UNE MERE QUI PLONGE

A PERDRE LA RAISON, de Joachim Lafosse, 1h51

Avec Niels Arestrup, Emilie Dequenne, Tahar Rahim

Un couple dans la tempête (Emilie Dequenne et Tahar Rahim)

Sortie : mercredi 22 août 2012

Mon avis : 4 sur 5

Quezako ?  Depuis son enfance, Mounir vit confortablement chez le Docteur Pinget. Un jour, il tombe amoureux de Murielle et ils  décident de se marier et d’avoir des enfants. Le docteur leur  propose de partager son toit. Mais, rapidement, le médecin devient très envahissant dans leur vie. Prisonnière de ce climat familial oppressant, Murielle  va de déprime en déprime. Un climat propice à tous les drames.

Trois raisons d’aller voir ce film ?

Un thème universel et fort : l’infanticide. Emilie Dequenne souligne : « C’est une tragédie immense, forte et un rôle que je ne pouvais ni rater ni refuser même s’il me faisait peur avoue-t-elle. En temps que mère de famille, ce rôle est interpellant, me fait écho et résonne. On fait le lien sans en faire. Je devais donc amener cette réalité de moi sans me laisser bouffer par la psychose de Murielle. Car cette femme est clairement malade. Elle souffre d’une véritable psychose dont les accouchements ont été le déclencheur. Un personnage tellement tourmenté que j’en ai longuement parlé avec un psychiatre ».« 

Joachim Lafosse s’est inspiré d’un fait divers survenu en 2007 pour nourrir son scénario mais en se refusant à tout sensationnalisme. Par sa manière pudique et profonde d’aborder un tel sujet, il en fait une histoire universelle. Il dit : « J’ai pensé tout de suite que cela renvoyait à la tragédie antique, et que ce fait divers m’offrait la possibilité d’approfondir ce dont je parlais dans mes films précédents : le trop plein d’amour, ses conséquences, la dette, le lien pervers, les dysfonctionnements familiaux, la question des limites…« 

Une réflexion sur la bonne conscience. Névrosé à sa façon, sans que le cinéaste ne cherche à tout expliquer clairement de sa psychologie, le docteur Pinget symbolise une forme de comportement occidental face à un immigré nord-africain. Dans ses relations avec Mounir et sa jeune femme, il incarne un peu une assurance vie dans un type de relation complètement perverse où la bienveillance apparente masque parfois une violence qui peut surgir à tout moment. A cet égard, la prestation de Niels Arestrup se passe de tout commentaires. Son regard d’un bleu qui transperce est capable de faire passer tous les registres des émotions.

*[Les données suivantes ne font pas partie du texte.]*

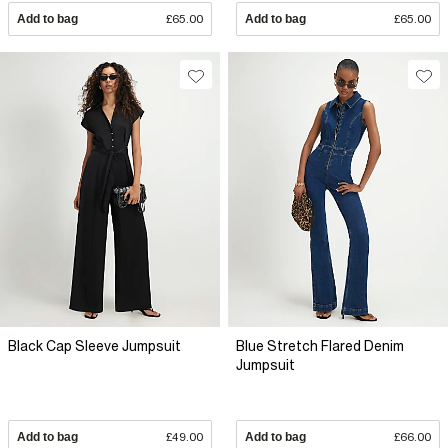
Add to bag
£65.00
Add to bag
£65.00
Black Cap Sleeve Jumpsuit
Blue Stretch Flared Denim
Jumpsuit
Add to bag
£49.00
Add to bag
£66.00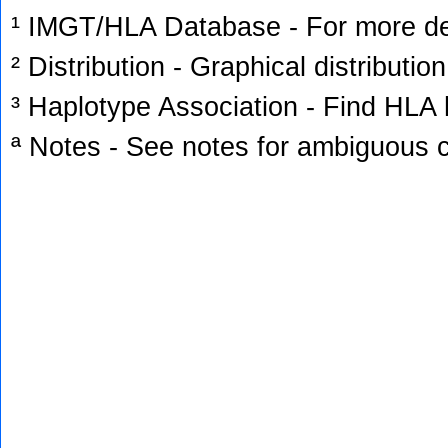
¹ IMGT/HLA Database - For more deta
² Distribution - Graphical distribution
³ Haplotype Association - Find HLA h
ª Notes - See notes for ambiguous c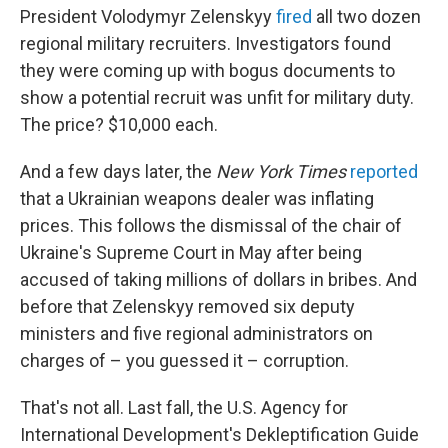
President Volodymyr Zelenskyy
fired
all two dozen
regional military recruiters. Investigators found
they were coming up with bogus documents to
show a potential recruit was unfit for military duty.
The price? $10,000 each.
And a few days later, the
New York Times
reported
that a Ukrainian weapons dealer was inflating
prices. This follows the dismissal of the chair of
Ukraine's Supreme Court in May after being
accused of taking millions of dollars in bribes. And
before that Zelenskyy removed six deputy
ministers and five regional administrators on
charges of – you guessed it – corruption.
That's not all. Last fall, the U.S. Agency for
International Development's Dekleptification Guide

Un docteur qui veut tout régir (Niels Arestrup) et son protégé (Tahar Rahim)

Des acteurs parfaits. Face à lui, et Tahar Rahim, excellent dans ce rôle de mari efface, un brin veule, Emilie Dequenne est éblouissante dans le rôle de cette jeune femme perdue, définie par le cinéaste comme « dépassée, épuisée, maltraitée, en proie au doute, à la peur, et qui craque. » Aussi juste dans le rôle de cette mère dévouée que dans celui d’une femme au bord de la crise de nerfs en permanence, elle est émouvante de bout en bout. Avec la séquence forte de la voiture où, tout en conduisant, elle est prise d’une crise de sanglots en écoutant un tube de Julien Clerc.  Son prix d’interprétation féminine dans la catégorie Un certain regard à Cannes est plus que mérité tant la comédienne porte le film de bout en bout en exprimant toutes les palettes des émotions.